Blazegraph is definitely not the best solution and the work to move off of blazegraph should be tracked under https://phabricator.wikimedia.org/T330525 (see the initial exploration we have done). The solutions you suggest might be better discussed in their own tickets as a subtask of T335067.
This particular ticket is about collecting feedback regarding use-cases that might be affected by the split. This split is one of the solution we want to experiment to address the scalabity issues of WDQS. We are conscious about the usability issues that you raise but at this point we are more focused on understanding the feasibility and limitations of federation with such a split. It should be worth noting that one goal is to be sure that use-cases not relying on the scientific articles should still work without federation.

Thank you for your response.

This particular ticket is about collecting feedback regarding use-cases that might be affected by the split. This split is one of the solution we want to experiment to address the scalabity issues of WDQS. We are conscious about the usability issues that you raise but at this point we are more focused on understanding the feasibility and limitations of federation with such a split. It should be worth noting that one goal is to be sure that use-cases not relying on the scientific articles should still work without federation.

As a scientist it is hard to understand how to collect feedback without properly defined success criteria. I am also a bit concerned about discussing the strategy on a technical level, where you can not just buy a bigger machine to mitigate the problem until a real solution is found. To me, it seems that WDQS is a non-essential service for wikipedia.org so migrating to something new can be done with service interruptions.

On a less detailed level, it seems very hard to understand why citations should be split off when [citation needed] became a catchphrase for the Wikimedia movement at large. Overall this experiment seems to be a waste of donation money to me.

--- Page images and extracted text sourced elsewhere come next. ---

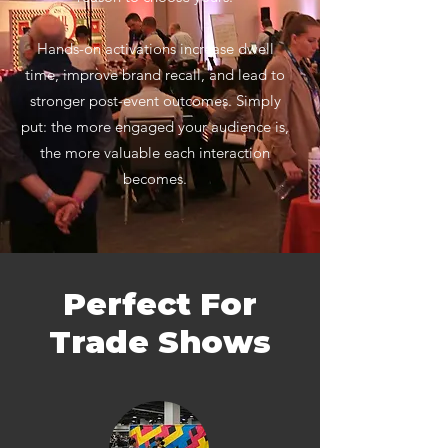
Hands-on activations increase dwell
time, improve brand recall, and lead to
stronger post-event outcomes. Simply
put: the more engaged your audience is,
the more valuable each interaction
becomes.
Perfect For
Trade Shows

One reason is that citations are a large corpus with a fairly narrow range of schemas and uses, so it could conceivably be implemented with optimizations that can't be applied across the board. But I do think that after a split into a separate citations wikibase, we should then formally evaluate the split and consider whether emerging after a migration to a new graph db makes sense [I would hope it does -- 1B entities is not too much for a single db in other communities and contexts]